Exercise goal
Please copy out the entries exactly, skipping any pictures.

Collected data

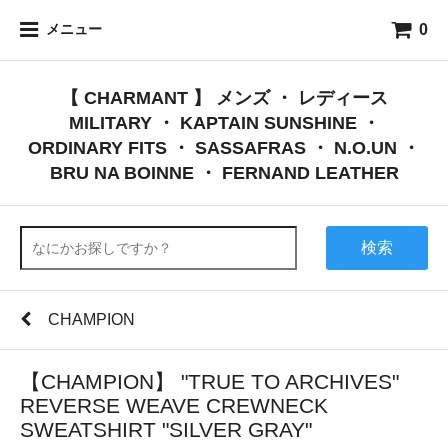
0
メニュー
【 CHARMANT 】 メンズ ・ レディース
MILITARY ・ KAPTAIN SUNSHINE ・
ORDINARY FITS ・ SASSAFRAS ・ N.O.UN ・
BRU NA BOINNE ・ FERNAND LEATHER
検索
CHAMPION
【CHAMPION】 "TRUE TO ARCHIVES"
REVERSE WEAVE CREWNECK
SWEATSHIRT "SILVER GRAY"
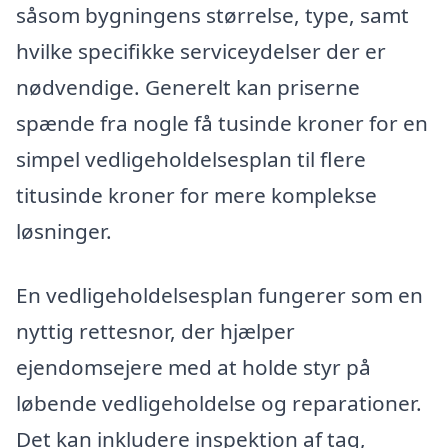
såsom bygningens størrelse, type, samt
hvilke specifikke serviceydelser der er
nødvendige. Generelt kan priserne
spænde fra nogle få tusinde kroner for en
simpel vedligeholdelsesplan til flere
titusinde kroner for mere komplekse
løsninger.
En vedligeholdelsesplan fungerer som en
nyttig rettesnor, der hjælper
ejendomsejere med at holde styr på
løbende vedligeholdelse og reparationer.
Det kan inkludere inspektion af tag,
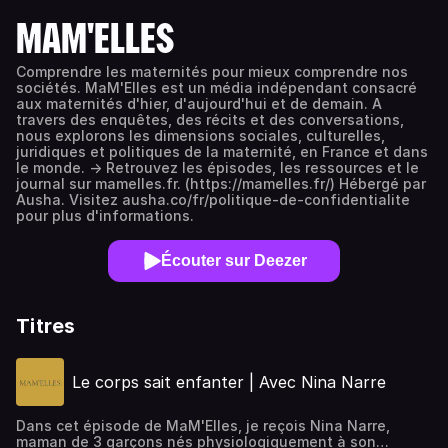
MAM'ELLES
Comprendre les maternités pour mieux comprendre nos
sociétés. MaM'Elles est un média indépendant consacré
aux maternités d'hier, d'aujourd'hui et de demain. A
travers des enquêtes, des récits et des conversations,
nous explorons les dimensions sociales, culturelles,
juridiques et politiques de la maternité, en France et dans
le monde. -> Retrouvez les épisodes, les ressources et le
journal sur mamelles.fr. (https://mamelles.fr/) Hébergé par
Ausha. Visitez ausha.co/fr/politique-de-confidentialite
pour plus d'informations.
Écouter sur Deezer
Titres
Le corps sait enfanter | Avec Nina Narre
Dans cet épisode de MaM'Elles, je reçois Nina Narre,
maman de 3 garçons nés physiologiquement à son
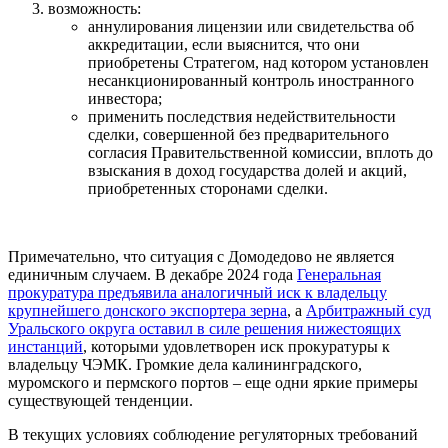
возможность:
аннулирования лицензии или свидетельства об
аккредитации, если выяснится, что они
приобретены Стратегом, над котором установлен
несанкционированный контроль иностранного
инвестора;
применить последствия недействительности
сделки, совершенной без предварительного
согласия Правительственной комиссии, вплоть до
взыскания в доход государства долей и акций,
приобретенных сторонами сделки.
Примечательно, что ситуация с Домодедово не является
единичным случаем. В декабре 2024 года
Генеральная
прокуратура предъявила аналогичный иск к владельцу
крупнейшего донского экспортера зерна
, а
Арбитражный суд
Уральского округа оставил в силе решения нижестоящих
инстанций
, которыми удовлетворен иск прокуратуры к
владельцу ЧЭМК. Громкие дела калининградского,
муромского и пермского портов – еще одни яркие примеры
существующей тенденции.
В текущих условиях соблюдение регуляторных требований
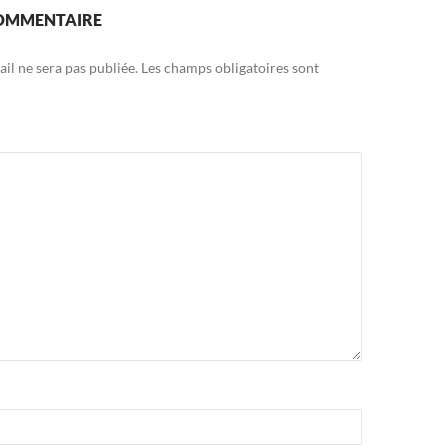
COMMENTAIRE
il ne sera pas publiée.
Les champs obligatoires sont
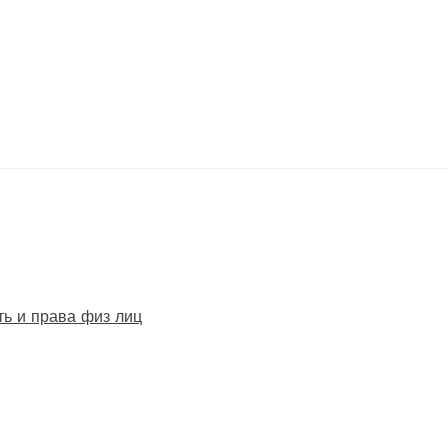
ть и права физ лиц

Solution
0
メニュー
【 CHARMANT 】 メンズ ・ レディース
MILITARY ・ KAPTAIN SUNSHINE ・
ORDINARY FITS ・ SASSAFRAS ・ N.O.UN ・
BRU NA BOINNE ・ FERNAND LEATHER
検索
CHAMPION
【CHAMPION】 "TRUE TO ARCHIVES"
REVERSE WEAVE CREWNECK
SWEATSHIRT "SILVER GRAY"
såsom bygningens størrelse, type, samt
hvilke specifikke serviceydelser der er
nødvendige. Generelt kan priserne
spænde fra nogle få tusinde kroner for en
simpel vedligeholdelsesplan til flere
titusinde kroner for mere komplekse
løsninger.
En vedligeholdelsesplan fungerer som en
nyttig rettesnor, der hjælper
ejendomsejere med at holde styr på
løbende vedligeholdelse og reparationer.
Det kan inkludere inspektion af tag,
MAM'ELLES
Comprendre les maternités pour mieux comprendre nos
sociétés. MaM'Elles est un média indépendant consacré
aux maternités d'hier, d'aujourd'hui et de demain. A
travers des enquêtes, des récits et des conversations,
nous explorons les dimensions sociales, culturelles,
juridiques et politiques de la maternité, en France et dans
le monde. -> Retrouvez les épisodes, les ressources et le
journal sur mamelles.fr. (https://mamelles.fr/) Hébergé par
Ausha. Visitez ausha.co/fr/politique-de-confidentialite
pour plus d'informations.
Écouter sur Deezer
Titres
Le corps sait enfanter | Avec Nina Narre
Dans cet épisode de MaM'Elles, je reçois Nina Narre,
maman de 3 garçons nés physiologiquement à son
возможность:
аннулирования лицензии или свидетельства об
аккредитации, если выяснится, что они
приобретены Стратегом, над котором установлен
несанкционированный контроль иностранного
инвестора;
применить последствия недействительности
сделки, совершенной без предварительного
согласия Правительственной комиссии, вплоть до
взыскания в доход государства долей и акций,
приобретенных сторонами сделки.
Примечательно, что ситуация с Домодедово не является
единичным случаем. В декабре 2024 года
Генеральная
прокуратура предъявила аналогичный иск к владельцу
крупнейшего донского экспортера зерна
, а
Арбитражный суд
Уральского округа оставил в силе решения нижестоящих
инстанций
, которыми удовлетворен иск прокуратуры к
владельцу ЧЭМК. Громкие дела калининградского,
муромского и пермского портов – еще одни яркие примеры
существующей тенденции.
В текущих условиях соблюдение регуляторных требований
COMMENTAIRE
il ne sera pas publiée.
Les champs obligatoires sont
ть и права физ лиц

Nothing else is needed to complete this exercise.